I cannot test it as i struggle to reproduce
if you guys can test and confirm this here, then it can get merged more quickly (or rather at all)
@Classic298 commented on GitHub (Feb 16, 2026):
0.8.3 to release soon so time for testing would be good now
@Classic298 commented on GitHub (Feb 17, 2026):
anyone could test it yet?
@n4gY1 commented on GitHub (Feb 17, 2026):
https://youtu.be/UGoerVYpueA | youtube demonstration
new version (0.8.3) , create new knowledge. Than update knowledge. Reindex document database. Answers duplicated (oldest and newest data)
@mraaz97 commented on GitHub (Feb 19, 2026):
Hey @n4gY1 did you actually test the PR #21495 from @Classic298? It seems you tested on 0.8.3, where the fix was obviously not merged yet. Thanks for your effort.
@Classic298 commented on GitHub (Feb 19, 2026):
waiting on testers still. there are many reporters here but no one willing to test?

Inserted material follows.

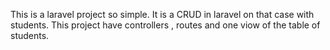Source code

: This is a laravel project so simple. It is a CRUD in laravel on that case with students. This project have controllers , routes and one viow of the table of students.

@mraaz97 commented on GitHub (Feb 19, 2026):
@Classic298 Have tested on my end and it is still not working for me. It just adds the new chunks but it's not deleting the old ones. For testing what I've done: Cloned your repo, checked out the fix branch and build docker image locally.
@tjbck commented on GitHub (Mar 8, 2026):
Should be addressed in dev, let us know if the issue persists!